Harper Lee’s To Kill A Mockingbird was published fifty years ago, and has never lost momentum as a life changing book through three generations. I just finished reading a compendium of individual reactions to the book to mark this anniversary and found a common theme. Each writer, many of whom are authors themselves, felt that universal appreciation for Lee’s book was largely due to the well drawn characters who inhabit this small Southern town. Everyone wants to be a Scout, or a big brother Jem, or have a father like Atticus. Everyone knows a Boo.
The book has larger themes –of prejudice, teaching tolerance for differences and making a commitment to doing the right thing even at great personal cost.

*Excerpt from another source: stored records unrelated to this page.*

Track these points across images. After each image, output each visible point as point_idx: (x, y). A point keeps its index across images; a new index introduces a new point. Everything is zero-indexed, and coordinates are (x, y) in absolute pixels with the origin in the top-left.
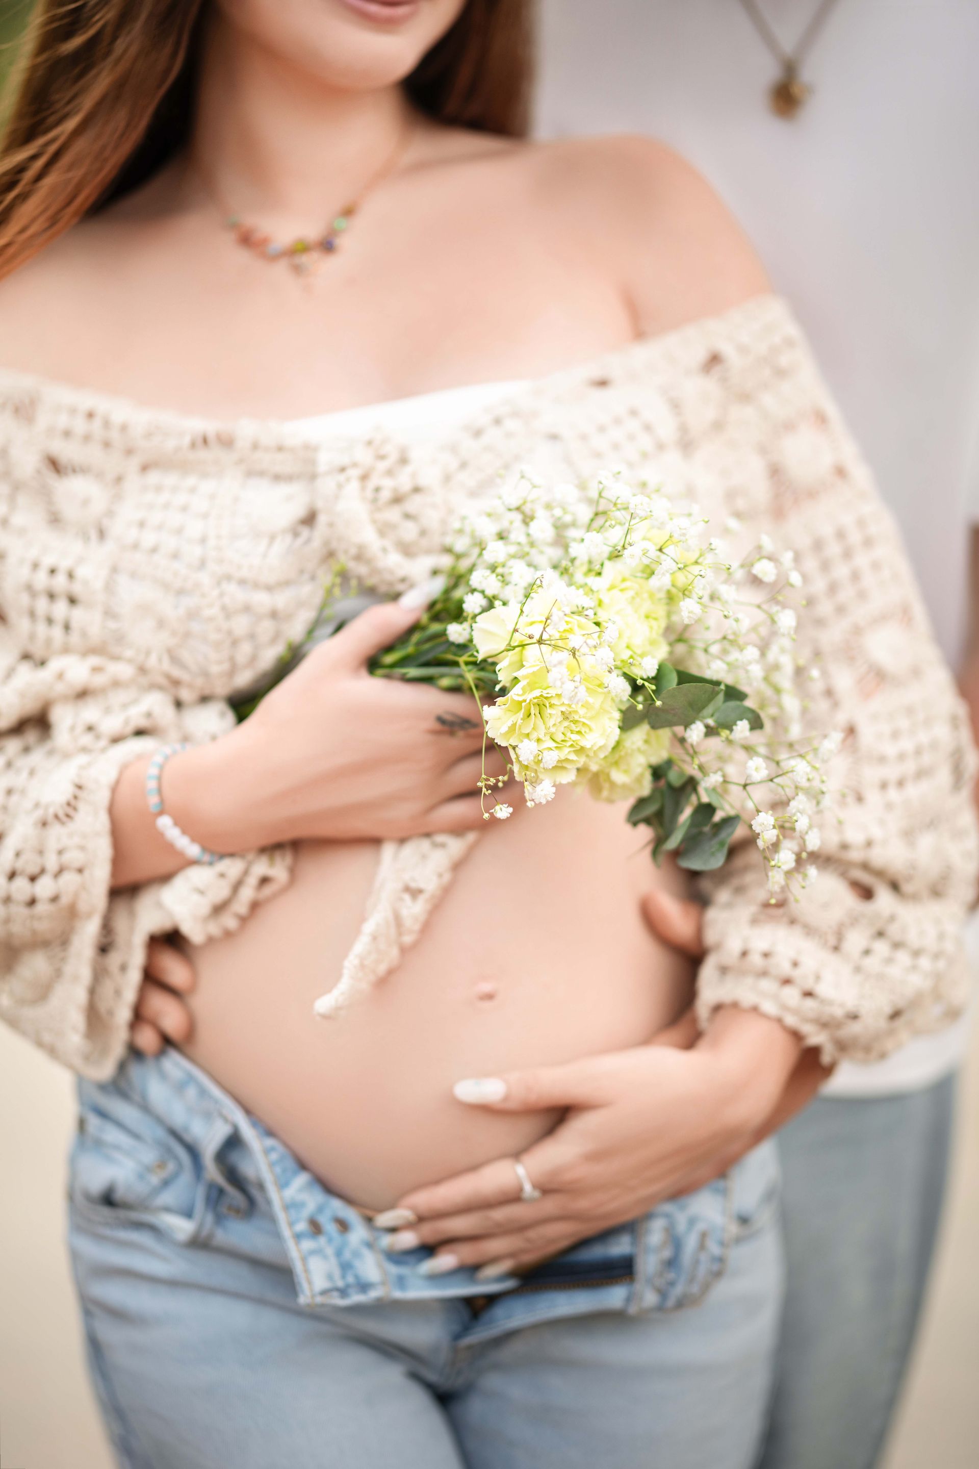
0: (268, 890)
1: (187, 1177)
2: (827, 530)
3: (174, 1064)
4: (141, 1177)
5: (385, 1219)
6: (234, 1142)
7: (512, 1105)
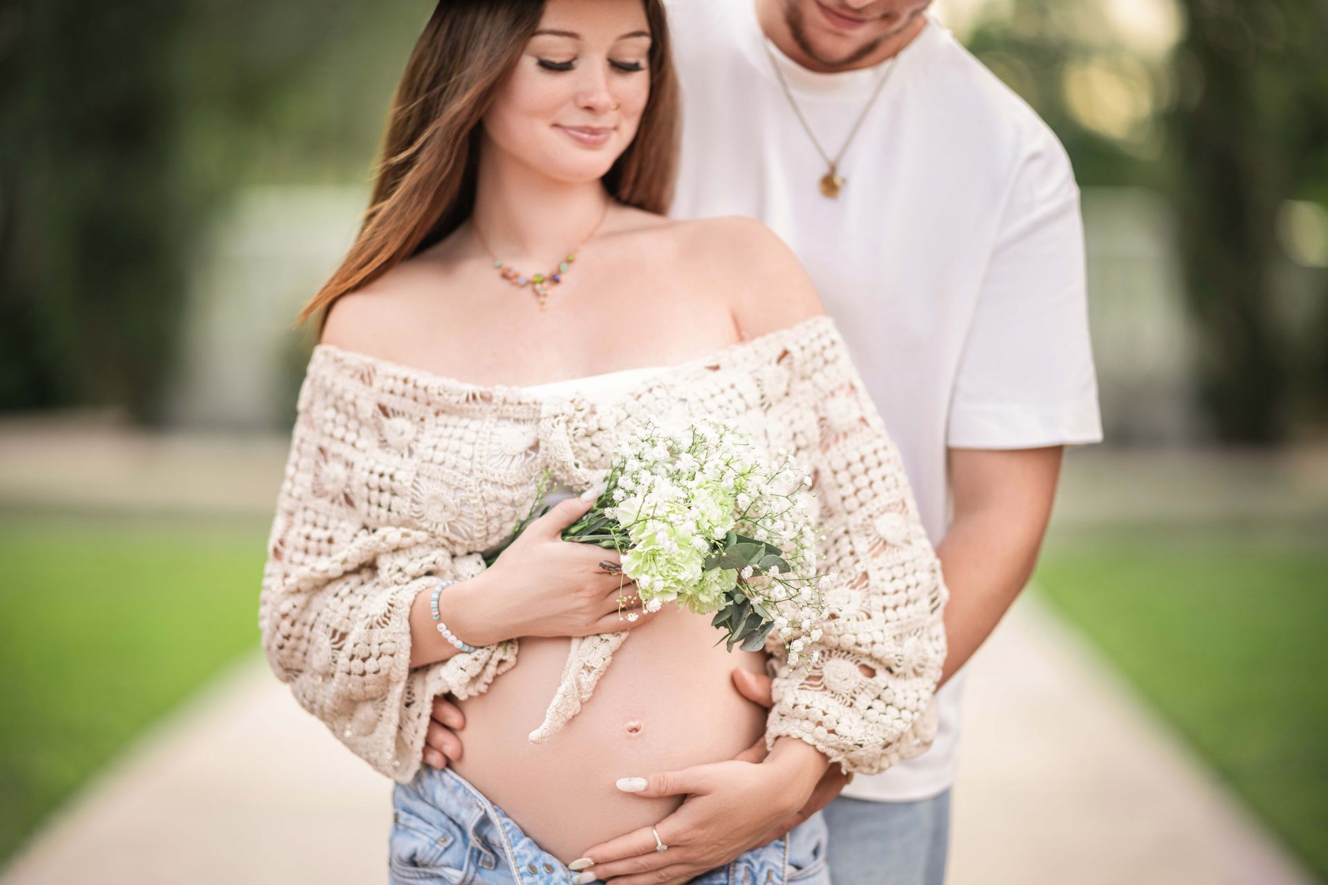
0: (503, 668)
1: (459, 845)
2: (855, 457)
3: (450, 777)
4: (432, 846)
5: (575, 865)
6: (485, 821)
7: (652, 793)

What makes the themes accessible is our connection to Harper Lee’s people.
We readers become Scout, who, with child-like acceptance and trust, looks into the frightened eyes of someone who himself had been feared and misunderstood.
We too can say, “Hey, Boo.”
And mean it.
Great post, Mrs. Gibson. To Kill A Mockingbird remains my favorite book to this day for quite a few reasons. One of the chief ones is definitely the way the environment of Maycomb is captured so expertly by Harper Lee. It’s technically a fictional town, but I would never have guessed. It’s so fleshed-out, so real, I feel like I’m actually walking through the town as Scout describes it. Especially when Atticus shoots the dog.
Speaking of Atticus, what a great character! Stories are all-too-often muddled by characters who are either too perfect or too evil; characters, who remove us from the narrative with their unrealistic natures. Atticus is a family man and a good man. He isn’t leading civil rights marches or trying to break Tom Robinson out of jail; he’s doing the right thing, in the best way he knows how. I love that.